- _What is needed_: In the entries below, find the line with "9: (275, 107, 1.24)" and the line with "17: (214, 139, 1.23)"; give again those lines and every line between them, exactly.

- _Provided data_:
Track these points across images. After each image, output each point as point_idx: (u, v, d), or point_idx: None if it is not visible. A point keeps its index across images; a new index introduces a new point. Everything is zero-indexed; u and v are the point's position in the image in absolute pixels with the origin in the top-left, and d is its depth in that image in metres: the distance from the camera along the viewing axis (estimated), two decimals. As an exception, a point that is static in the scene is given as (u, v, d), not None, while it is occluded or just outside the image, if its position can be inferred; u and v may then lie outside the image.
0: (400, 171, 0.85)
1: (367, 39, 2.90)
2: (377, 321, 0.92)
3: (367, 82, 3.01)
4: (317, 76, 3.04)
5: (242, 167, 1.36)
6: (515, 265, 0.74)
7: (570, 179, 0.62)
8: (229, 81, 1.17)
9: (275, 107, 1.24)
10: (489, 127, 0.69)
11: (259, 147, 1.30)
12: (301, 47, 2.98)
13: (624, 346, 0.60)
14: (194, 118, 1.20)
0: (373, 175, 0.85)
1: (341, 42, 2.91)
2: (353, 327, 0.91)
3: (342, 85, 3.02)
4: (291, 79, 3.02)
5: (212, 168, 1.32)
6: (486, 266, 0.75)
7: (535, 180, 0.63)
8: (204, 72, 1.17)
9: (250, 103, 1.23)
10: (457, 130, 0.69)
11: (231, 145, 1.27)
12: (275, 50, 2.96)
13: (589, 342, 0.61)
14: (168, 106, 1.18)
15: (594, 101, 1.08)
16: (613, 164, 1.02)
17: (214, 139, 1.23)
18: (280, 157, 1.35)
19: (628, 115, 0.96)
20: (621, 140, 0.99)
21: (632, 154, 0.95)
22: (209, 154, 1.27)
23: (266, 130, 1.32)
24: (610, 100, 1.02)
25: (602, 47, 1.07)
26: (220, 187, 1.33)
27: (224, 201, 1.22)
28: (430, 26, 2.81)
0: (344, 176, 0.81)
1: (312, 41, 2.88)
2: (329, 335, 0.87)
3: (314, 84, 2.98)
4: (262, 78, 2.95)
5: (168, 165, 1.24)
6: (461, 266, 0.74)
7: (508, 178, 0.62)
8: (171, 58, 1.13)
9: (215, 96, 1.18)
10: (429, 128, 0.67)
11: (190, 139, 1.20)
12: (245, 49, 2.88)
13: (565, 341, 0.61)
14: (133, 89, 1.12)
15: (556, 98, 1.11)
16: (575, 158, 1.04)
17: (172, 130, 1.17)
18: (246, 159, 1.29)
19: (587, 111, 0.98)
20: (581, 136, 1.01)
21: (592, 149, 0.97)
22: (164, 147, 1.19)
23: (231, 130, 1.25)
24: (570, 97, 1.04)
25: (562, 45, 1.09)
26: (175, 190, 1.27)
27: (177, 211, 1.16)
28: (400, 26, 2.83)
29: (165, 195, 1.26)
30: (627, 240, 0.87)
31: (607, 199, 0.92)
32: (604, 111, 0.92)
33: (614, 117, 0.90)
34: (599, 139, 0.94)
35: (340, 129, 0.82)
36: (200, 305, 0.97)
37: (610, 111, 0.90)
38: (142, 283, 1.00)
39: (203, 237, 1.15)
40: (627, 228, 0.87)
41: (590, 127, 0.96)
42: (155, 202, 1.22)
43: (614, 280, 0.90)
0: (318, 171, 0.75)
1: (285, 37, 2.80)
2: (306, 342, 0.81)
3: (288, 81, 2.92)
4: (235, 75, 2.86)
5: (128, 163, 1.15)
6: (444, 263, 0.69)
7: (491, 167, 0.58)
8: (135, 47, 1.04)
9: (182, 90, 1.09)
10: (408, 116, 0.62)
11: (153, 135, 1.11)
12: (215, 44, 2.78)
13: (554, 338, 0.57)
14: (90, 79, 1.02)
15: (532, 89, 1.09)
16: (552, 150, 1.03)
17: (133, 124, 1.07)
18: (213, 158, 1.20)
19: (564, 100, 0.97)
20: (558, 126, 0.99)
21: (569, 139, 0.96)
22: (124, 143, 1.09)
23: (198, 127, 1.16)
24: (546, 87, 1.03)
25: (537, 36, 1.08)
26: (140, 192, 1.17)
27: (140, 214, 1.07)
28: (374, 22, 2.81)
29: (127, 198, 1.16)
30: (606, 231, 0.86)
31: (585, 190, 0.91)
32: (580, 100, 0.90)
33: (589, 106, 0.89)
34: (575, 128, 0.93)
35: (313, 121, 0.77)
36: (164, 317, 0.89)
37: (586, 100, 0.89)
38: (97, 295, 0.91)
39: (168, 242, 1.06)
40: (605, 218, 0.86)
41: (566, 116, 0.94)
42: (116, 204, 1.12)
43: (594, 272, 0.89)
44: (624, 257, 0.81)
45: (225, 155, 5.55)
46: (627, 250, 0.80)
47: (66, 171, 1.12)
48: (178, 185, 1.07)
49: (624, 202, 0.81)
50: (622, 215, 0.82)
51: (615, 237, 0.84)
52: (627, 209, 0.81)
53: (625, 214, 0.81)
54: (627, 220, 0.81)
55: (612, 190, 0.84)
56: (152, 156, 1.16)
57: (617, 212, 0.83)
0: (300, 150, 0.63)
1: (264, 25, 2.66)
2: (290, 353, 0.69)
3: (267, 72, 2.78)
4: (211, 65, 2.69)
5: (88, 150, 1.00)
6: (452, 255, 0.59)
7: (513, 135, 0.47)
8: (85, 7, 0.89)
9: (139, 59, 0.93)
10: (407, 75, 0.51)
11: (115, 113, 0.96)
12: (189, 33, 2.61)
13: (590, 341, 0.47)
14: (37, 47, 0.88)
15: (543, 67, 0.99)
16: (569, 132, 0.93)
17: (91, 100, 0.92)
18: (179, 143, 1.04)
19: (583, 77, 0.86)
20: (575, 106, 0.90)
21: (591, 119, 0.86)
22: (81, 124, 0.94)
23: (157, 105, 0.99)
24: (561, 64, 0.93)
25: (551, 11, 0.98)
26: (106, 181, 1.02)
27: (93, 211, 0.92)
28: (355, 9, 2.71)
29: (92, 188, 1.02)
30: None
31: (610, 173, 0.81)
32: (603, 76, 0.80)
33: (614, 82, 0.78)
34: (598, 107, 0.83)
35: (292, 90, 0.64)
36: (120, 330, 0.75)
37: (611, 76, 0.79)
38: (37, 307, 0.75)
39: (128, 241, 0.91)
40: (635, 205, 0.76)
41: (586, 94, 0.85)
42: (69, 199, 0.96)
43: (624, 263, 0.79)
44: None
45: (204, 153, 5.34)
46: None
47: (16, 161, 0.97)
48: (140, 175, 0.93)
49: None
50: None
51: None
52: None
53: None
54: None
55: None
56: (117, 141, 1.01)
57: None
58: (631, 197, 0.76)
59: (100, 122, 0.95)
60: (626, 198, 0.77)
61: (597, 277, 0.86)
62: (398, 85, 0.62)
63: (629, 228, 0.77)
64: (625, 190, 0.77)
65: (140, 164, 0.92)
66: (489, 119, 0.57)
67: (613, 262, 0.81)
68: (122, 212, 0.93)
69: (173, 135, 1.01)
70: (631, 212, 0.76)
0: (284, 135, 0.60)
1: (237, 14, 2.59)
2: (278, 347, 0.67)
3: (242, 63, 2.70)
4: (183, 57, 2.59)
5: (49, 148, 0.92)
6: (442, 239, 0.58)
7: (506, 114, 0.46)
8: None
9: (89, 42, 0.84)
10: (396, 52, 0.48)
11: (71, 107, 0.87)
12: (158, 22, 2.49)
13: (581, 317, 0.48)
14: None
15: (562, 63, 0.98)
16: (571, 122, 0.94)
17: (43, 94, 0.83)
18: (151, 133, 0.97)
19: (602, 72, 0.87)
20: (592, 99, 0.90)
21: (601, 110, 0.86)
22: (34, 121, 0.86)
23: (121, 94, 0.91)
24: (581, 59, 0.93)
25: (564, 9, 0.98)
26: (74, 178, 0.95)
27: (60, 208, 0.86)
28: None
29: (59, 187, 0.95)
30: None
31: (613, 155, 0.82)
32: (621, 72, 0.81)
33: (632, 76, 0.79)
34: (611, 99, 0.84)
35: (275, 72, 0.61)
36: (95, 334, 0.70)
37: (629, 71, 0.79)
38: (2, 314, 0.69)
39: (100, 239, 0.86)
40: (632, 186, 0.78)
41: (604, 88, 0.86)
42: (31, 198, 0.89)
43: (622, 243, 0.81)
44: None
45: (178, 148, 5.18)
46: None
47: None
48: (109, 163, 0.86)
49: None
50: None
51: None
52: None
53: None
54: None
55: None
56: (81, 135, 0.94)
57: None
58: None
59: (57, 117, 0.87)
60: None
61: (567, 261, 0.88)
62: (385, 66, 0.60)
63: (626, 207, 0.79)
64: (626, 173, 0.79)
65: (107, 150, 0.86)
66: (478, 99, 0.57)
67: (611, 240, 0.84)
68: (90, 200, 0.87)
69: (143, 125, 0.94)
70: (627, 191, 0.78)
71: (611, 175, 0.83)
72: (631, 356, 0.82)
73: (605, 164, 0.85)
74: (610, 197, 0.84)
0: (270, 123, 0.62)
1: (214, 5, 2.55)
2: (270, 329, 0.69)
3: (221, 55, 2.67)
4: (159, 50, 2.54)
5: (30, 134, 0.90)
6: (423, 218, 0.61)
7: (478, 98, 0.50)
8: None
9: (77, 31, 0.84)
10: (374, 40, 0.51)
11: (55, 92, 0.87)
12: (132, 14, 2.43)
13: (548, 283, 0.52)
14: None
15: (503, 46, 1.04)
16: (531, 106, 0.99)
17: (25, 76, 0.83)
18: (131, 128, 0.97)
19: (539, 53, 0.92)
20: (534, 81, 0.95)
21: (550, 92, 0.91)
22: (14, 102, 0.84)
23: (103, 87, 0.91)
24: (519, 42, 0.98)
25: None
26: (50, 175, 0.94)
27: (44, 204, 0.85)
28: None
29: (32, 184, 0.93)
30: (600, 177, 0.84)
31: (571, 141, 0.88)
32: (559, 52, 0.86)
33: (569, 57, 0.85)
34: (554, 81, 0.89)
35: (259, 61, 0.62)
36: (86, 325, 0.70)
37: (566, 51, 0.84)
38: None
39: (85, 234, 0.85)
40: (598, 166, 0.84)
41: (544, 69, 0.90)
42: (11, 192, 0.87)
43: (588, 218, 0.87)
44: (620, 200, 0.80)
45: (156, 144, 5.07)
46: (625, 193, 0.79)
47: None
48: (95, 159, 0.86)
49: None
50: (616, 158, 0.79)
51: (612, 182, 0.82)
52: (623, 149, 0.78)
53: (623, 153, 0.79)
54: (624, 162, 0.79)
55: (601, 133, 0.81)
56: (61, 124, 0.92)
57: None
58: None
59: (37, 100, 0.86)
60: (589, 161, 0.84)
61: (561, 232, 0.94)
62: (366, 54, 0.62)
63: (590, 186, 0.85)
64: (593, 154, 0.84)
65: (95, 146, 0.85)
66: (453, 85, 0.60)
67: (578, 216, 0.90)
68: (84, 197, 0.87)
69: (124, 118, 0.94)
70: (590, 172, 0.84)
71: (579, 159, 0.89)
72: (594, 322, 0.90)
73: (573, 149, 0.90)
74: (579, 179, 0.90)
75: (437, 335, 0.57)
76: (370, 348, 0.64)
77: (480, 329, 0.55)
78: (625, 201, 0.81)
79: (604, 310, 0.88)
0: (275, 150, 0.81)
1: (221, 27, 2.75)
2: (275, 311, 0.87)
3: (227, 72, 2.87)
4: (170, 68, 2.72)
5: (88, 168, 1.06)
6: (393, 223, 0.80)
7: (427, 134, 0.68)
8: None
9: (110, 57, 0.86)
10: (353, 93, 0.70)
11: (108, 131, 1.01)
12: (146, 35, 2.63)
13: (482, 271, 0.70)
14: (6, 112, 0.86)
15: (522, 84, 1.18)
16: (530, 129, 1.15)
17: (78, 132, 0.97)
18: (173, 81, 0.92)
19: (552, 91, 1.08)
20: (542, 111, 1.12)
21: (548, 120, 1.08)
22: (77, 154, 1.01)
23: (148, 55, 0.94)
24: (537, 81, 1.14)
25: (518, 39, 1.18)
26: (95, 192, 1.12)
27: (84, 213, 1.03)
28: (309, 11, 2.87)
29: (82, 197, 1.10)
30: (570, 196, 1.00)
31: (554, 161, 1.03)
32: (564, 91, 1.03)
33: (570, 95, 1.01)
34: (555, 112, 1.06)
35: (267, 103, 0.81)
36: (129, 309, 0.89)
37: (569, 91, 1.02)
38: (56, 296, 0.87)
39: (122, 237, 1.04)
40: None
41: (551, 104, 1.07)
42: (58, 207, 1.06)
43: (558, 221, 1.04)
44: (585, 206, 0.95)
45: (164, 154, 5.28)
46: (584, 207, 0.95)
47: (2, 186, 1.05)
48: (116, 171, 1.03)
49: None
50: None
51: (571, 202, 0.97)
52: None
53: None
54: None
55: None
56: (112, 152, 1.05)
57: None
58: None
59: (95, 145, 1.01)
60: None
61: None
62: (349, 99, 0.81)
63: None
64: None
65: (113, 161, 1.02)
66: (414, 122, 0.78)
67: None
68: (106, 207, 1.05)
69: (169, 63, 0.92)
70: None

- _Answer for this exercise_:
9: (275, 107, 1.24)
10: (489, 127, 0.69)
11: (259, 147, 1.30)
12: (301, 47, 2.98)
13: (624, 346, 0.60)
14: (194, 118, 1.20)
0: (373, 175, 0.85)
1: (341, 42, 2.91)
2: (353, 327, 0.91)
3: (342, 85, 3.02)
4: (291, 79, 3.02)
5: (212, 168, 1.32)
6: (486, 266, 0.75)
7: (535, 180, 0.63)
8: (204, 72, 1.17)
9: (250, 103, 1.23)
10: (457, 130, 0.69)
11: (231, 145, 1.27)
12: (275, 50, 2.96)
13: (589, 342, 0.61)
14: (168, 106, 1.18)
15: (594, 101, 1.08)
16: (613, 164, 1.02)
17: (214, 139, 1.23)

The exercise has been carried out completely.